Kink in the Curve
Submitted by Atlas Indicators Investment Advisors on August 29th, 2017
America’s current economic expansion, which started in June 2009, has been perplexing. Our nation’s expansion has been described by some as a “New Normal” after old economic relationships have proven less reliable than before. For instance, our economy’s pace of growth since the end of the Great Recession has been sluggish even though the Federal Reserve began expanding the nation’s monetary base in an extraordinary manner starting in October 2008. With their printer running full throttle, the central bank expected the additional money supply would help create incentives for business investment. Unfortunately, this has been something very slow to materialize. And capital investments have not been the only aggregate statistic to lag in this business cycle.

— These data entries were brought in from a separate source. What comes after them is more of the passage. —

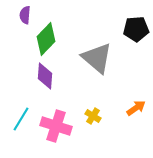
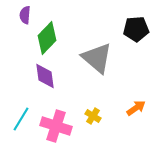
green diamond: moved 1 px right, 1 px up
purple diamond: rotated 12 degrees counterclockwise
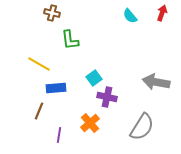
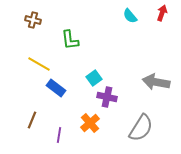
brown cross: moved 19 px left, 7 px down
blue rectangle: rotated 42 degrees clockwise
brown line: moved 7 px left, 9 px down
gray semicircle: moved 1 px left, 1 px down
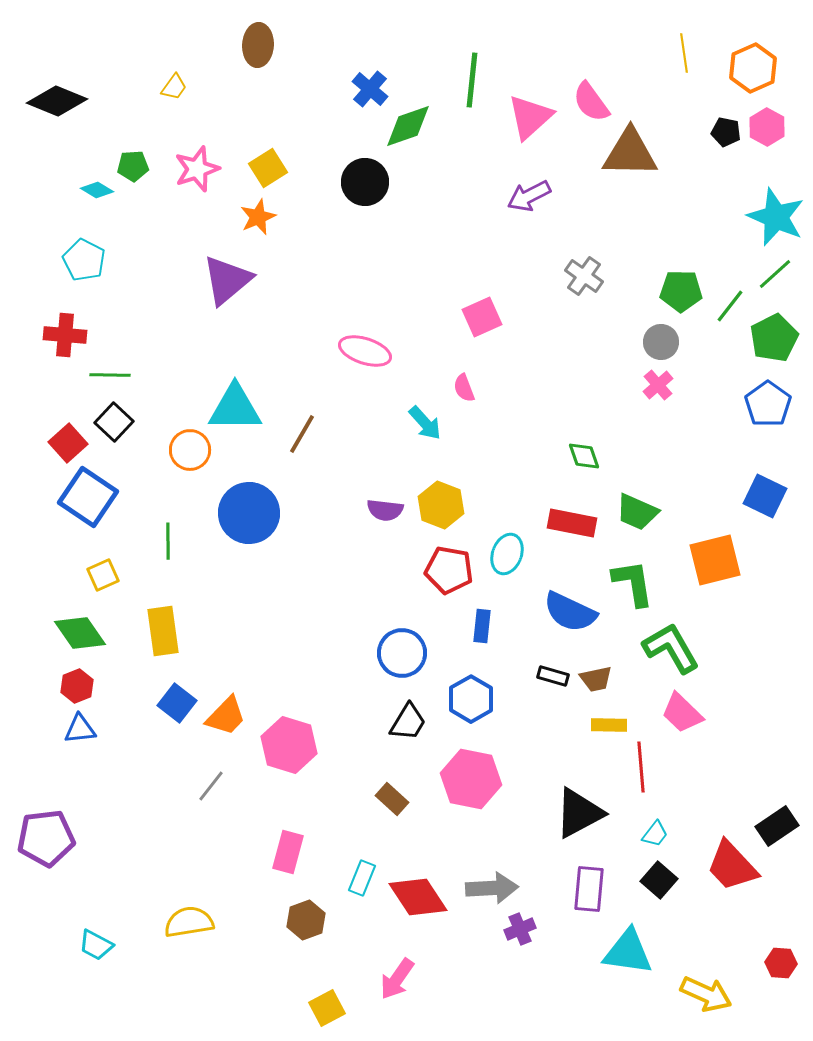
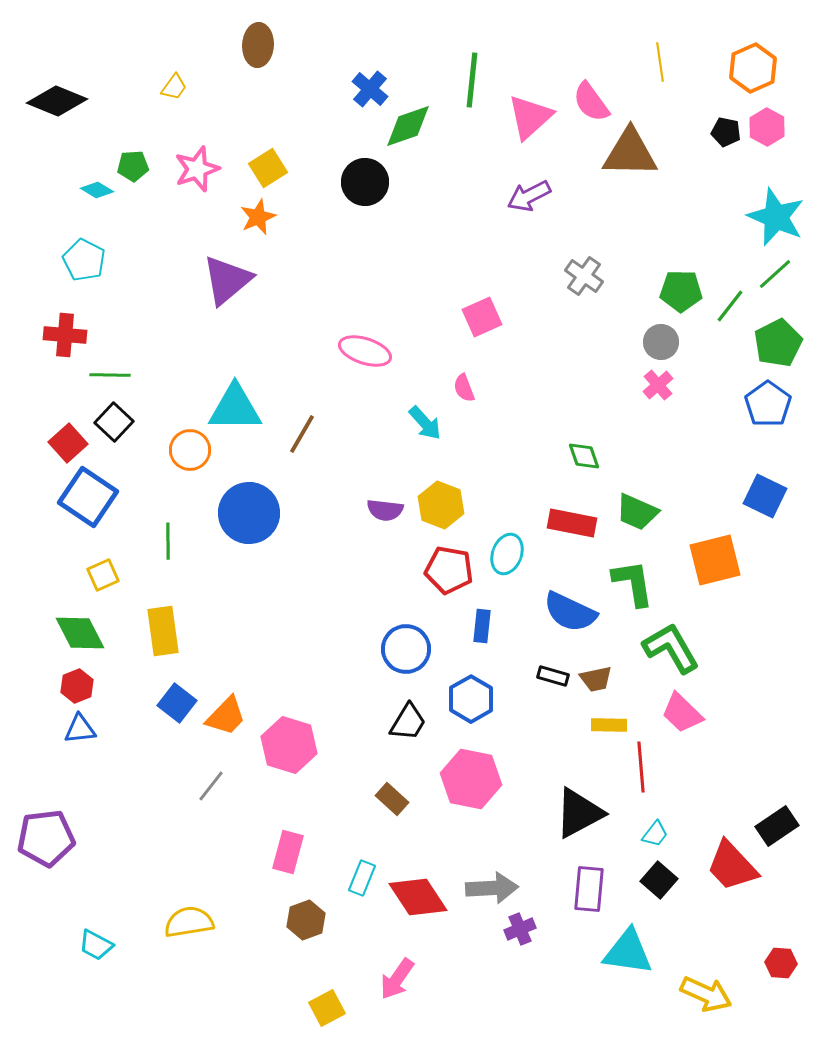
yellow line at (684, 53): moved 24 px left, 9 px down
green pentagon at (774, 338): moved 4 px right, 5 px down
green diamond at (80, 633): rotated 8 degrees clockwise
blue circle at (402, 653): moved 4 px right, 4 px up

Another economic relationship which seems to have broken down during this post-financial crisis period pertains to the labor market and price levels. During other economic cycles, there was a more pronounced inverse relationship between the unemployment rate and inflation (i.e. falling unemployment was accompanied by periods of accelerating upward price pressures). This relationship is demonstrated by the Philips Curve, named after William Philips. Wage growth is one of the primary drivers of inflation, yet despite low unemployment levels, it has remain rather flat. Economists from the San Francisco Branch of the Federal Reserve have looked into this phenomenon and came up with a plausible partial explanation: demographics.
These researchers dissected wage growth and created two categories of earners. The first group is comprised of those workers who were employed full-time continuously. The second group contains those who are new or returning to full-time work; this group is more likely to earn below average wages, thus suppressing the total growth. Additionally, as baby boomers exit the first category, the statistic loses workers whose pay was near their lifetime peak. Further compounding the issue, new and returning full-time workers (whose pay tends to be below average) are replacing the highly-paid older generation.

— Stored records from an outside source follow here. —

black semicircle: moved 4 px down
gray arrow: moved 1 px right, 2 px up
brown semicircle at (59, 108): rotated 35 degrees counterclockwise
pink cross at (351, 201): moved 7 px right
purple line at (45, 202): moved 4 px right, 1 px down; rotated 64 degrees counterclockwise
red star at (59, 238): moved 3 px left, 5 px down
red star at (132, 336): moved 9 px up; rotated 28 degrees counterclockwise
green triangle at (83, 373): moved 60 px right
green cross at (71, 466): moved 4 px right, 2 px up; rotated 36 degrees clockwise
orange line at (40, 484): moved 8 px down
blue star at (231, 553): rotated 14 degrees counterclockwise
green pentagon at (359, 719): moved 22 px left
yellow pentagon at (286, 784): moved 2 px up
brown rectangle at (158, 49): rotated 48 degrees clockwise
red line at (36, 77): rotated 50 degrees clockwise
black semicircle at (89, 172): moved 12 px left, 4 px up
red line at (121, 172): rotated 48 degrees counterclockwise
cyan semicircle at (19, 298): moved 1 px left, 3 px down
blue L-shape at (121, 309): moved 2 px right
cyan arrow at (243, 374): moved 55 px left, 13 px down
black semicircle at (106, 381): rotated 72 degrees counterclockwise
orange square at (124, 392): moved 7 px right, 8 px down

Since the baby boomers will continue to retire in the years ahead, this period of low aggregate wage growth could continue, even as America’s employment situation remains virtuous. William Philips is one of the most talked about economists these days. Even casual readers of economic news are likely to have run across Philips’ idea. Baby boomers seem to be putting a kink in his curve, and time might be the only remedy to normalize reality into a shape which once again fits his theory.